[Start RECORDS TO USE]
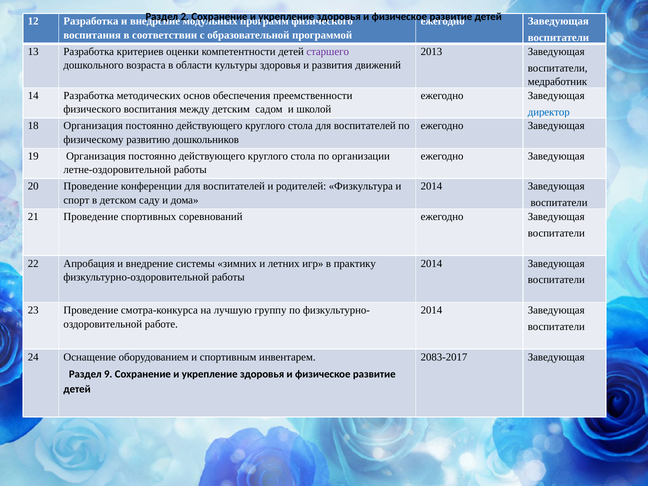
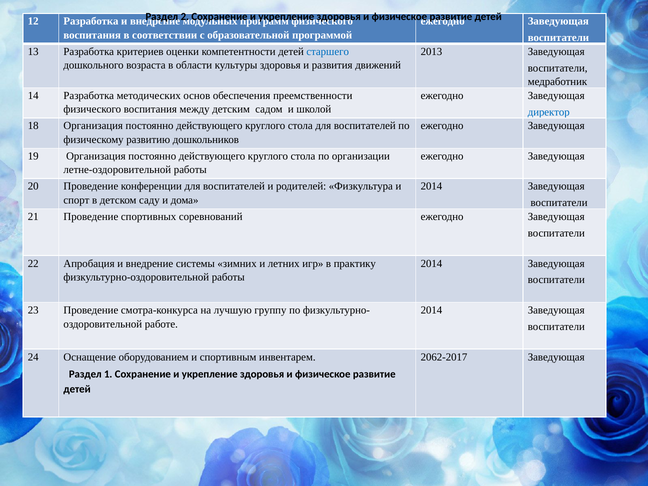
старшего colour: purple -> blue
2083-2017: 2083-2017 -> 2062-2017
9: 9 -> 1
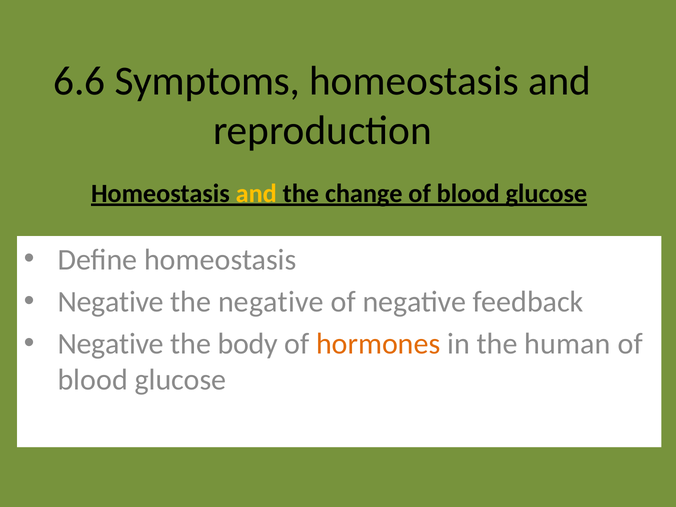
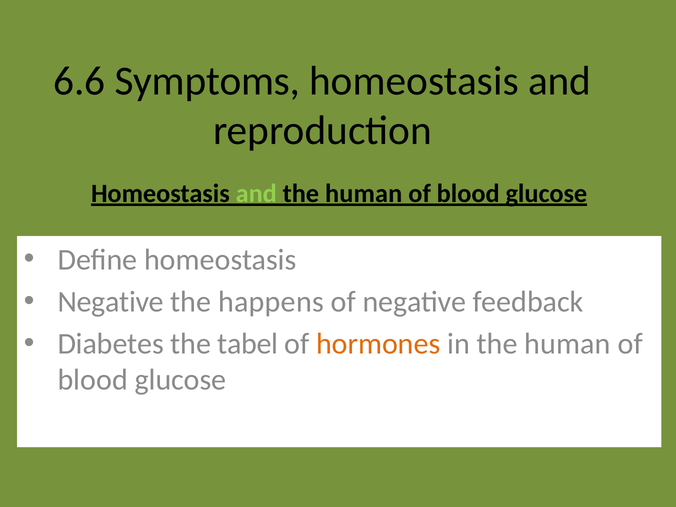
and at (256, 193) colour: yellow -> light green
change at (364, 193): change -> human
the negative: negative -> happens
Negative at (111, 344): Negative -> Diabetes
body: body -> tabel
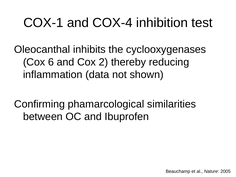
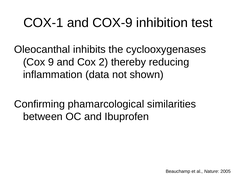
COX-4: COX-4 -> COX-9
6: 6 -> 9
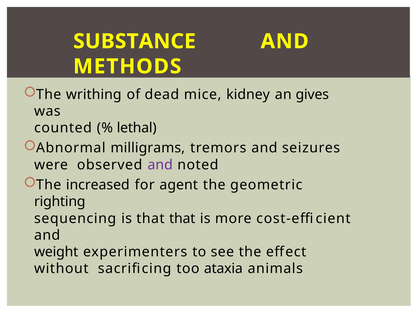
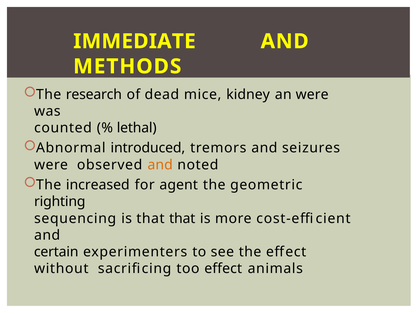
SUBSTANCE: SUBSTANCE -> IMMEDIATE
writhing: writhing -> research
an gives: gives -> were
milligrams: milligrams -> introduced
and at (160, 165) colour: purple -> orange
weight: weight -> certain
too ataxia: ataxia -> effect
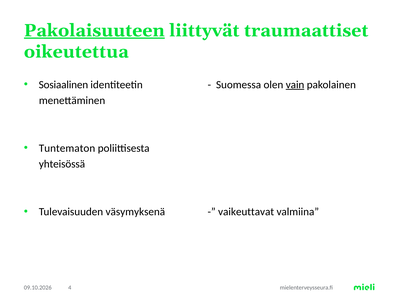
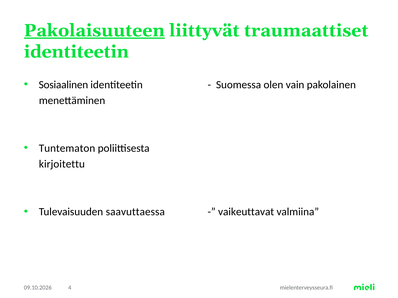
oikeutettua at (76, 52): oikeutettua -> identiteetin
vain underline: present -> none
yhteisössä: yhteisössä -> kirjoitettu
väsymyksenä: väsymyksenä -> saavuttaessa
[End RECORDS TO USE]
Please repeat the records verbatim, beginning at the line that has "COX-4: COX-4 -> COX-9" and stopping after the last line of the records. Leave the pictures out of your answer.

» **OUTPUT BELOW**:
COX-4: COX-4 -> COX-9
6: 6 -> 9
SUBSTANCE: SUBSTANCE -> IMMEDIATE
writhing: writhing -> research
an gives: gives -> were
milligrams: milligrams -> introduced
and at (160, 165) colour: purple -> orange
weight: weight -> certain
too ataxia: ataxia -> effect
oikeutettua at (76, 52): oikeutettua -> identiteetin
vain underline: present -> none
yhteisössä: yhteisössä -> kirjoitettu
väsymyksenä: väsymyksenä -> saavuttaessa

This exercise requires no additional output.